Just like Bono, we believe on this blog that technologies can help the world be a better place. Focusing on education is long-term planning for raising new generations of deciders. But it demands constant updating to the technologies that emerge and gain in popularity among students and teachers. Below are some of the pointers to where education is going in 2013.
FLIPPING | In the past two years, we’ve reported a few times on the ‘inverted or flipped classroom‘, which consists in having students watch lectures at home and solve problems or exercises during class. “If they’re going to have their iPods all the time, might as well put a lecture on it,” says High school Chemistry teacher Jennifer Goodnight in an interview for the US National Public Radio. The flipped classroom movement has taken off quite successfully, as it seems to “make helping students easier for everyone“— for the most part because shifting lectures outside class turns class time into help sessions.

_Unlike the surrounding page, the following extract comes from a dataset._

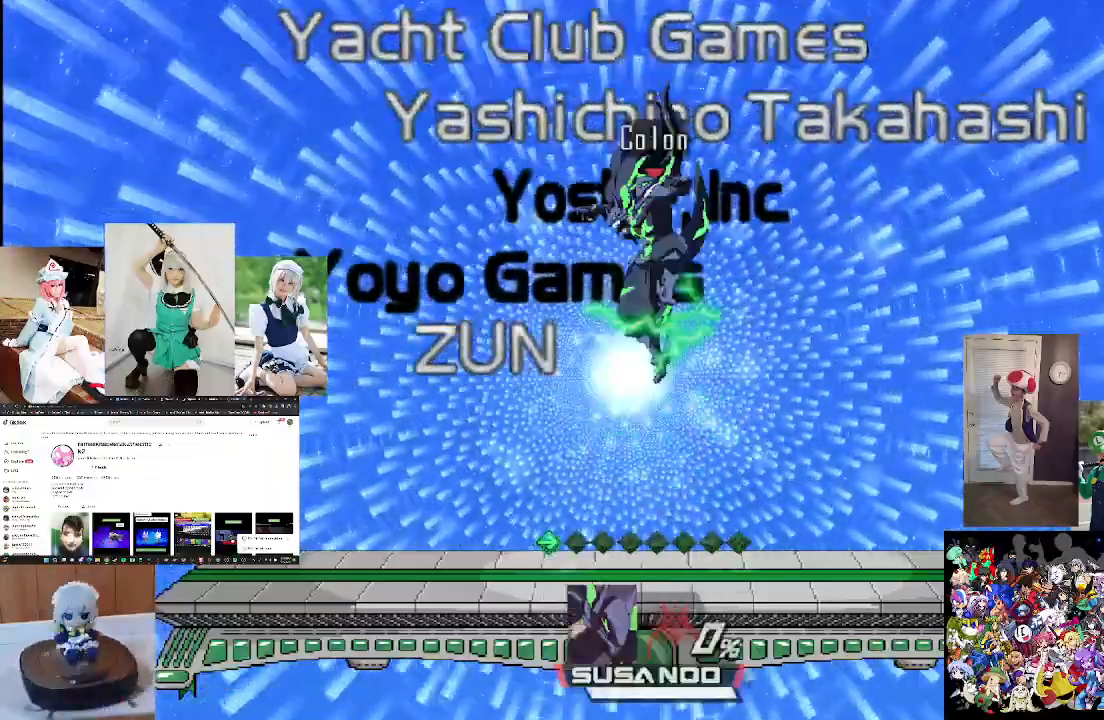
{"dt_ms": 500, "buttons": ["A"], "left_stick": "center", "right_stick": "center", "events": [[267, "left_stick", "down"], [433, "X", "down"], [467, "X", "up"], [467, "left_stick", "center"], [500, "A", "down"]]}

At universities, Peer Instruction seems to be a suitable choice to flip classrooms. Julie Schell from the Peer Instruction Network just released a Quick Start Guide to Flipping your Classroom. You can also download the guide as a PDF. See illustration below for a handy visual rendering of the student and teacher roles in a classroom which has been flipped using peer instruction.
CLICKING | Of course Peer Instruction relies on effective ConcepTests or clicker questions. Stephanie Chasteen from the Science Education Initiative (SEI) in Boulder just shared again the extensive collection of clicker-related resources available on their website. Clicker questions may be readily available for you if you teach in a discipline that’s also in their course archive. For other clicker question collections you may want to check this list, also on the SEI site.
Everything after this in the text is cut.